:: Data for this task ::
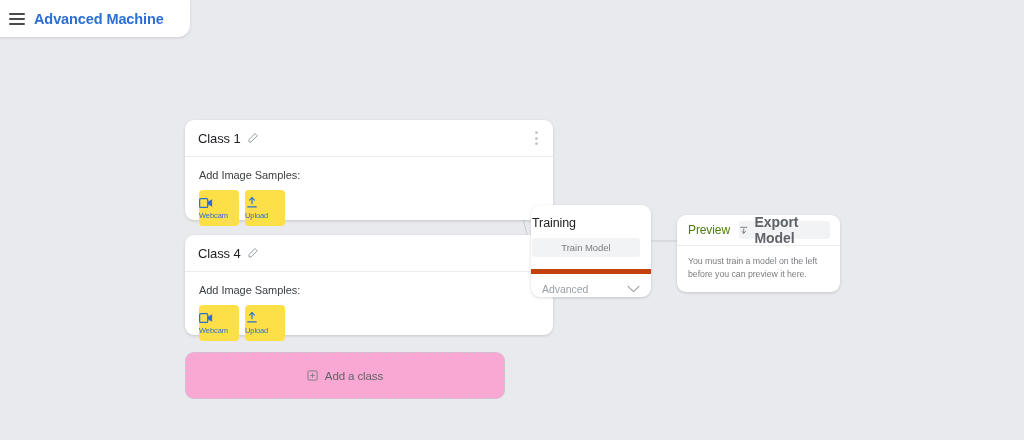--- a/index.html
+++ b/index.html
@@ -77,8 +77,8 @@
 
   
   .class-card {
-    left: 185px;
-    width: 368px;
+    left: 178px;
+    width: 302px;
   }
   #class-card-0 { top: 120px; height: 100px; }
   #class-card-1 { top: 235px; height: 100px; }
:::
■ **Work to complete**: What are the lines from the one containing "120px; height: 100px;" through the end of the material? Reproduce them exactly, both ends included, with nothing added.

■ **Solution below**:
   #class-card-0 { top: 120px; height: 100px; }
   #class-card-1 { top: 235px; height: 100px; }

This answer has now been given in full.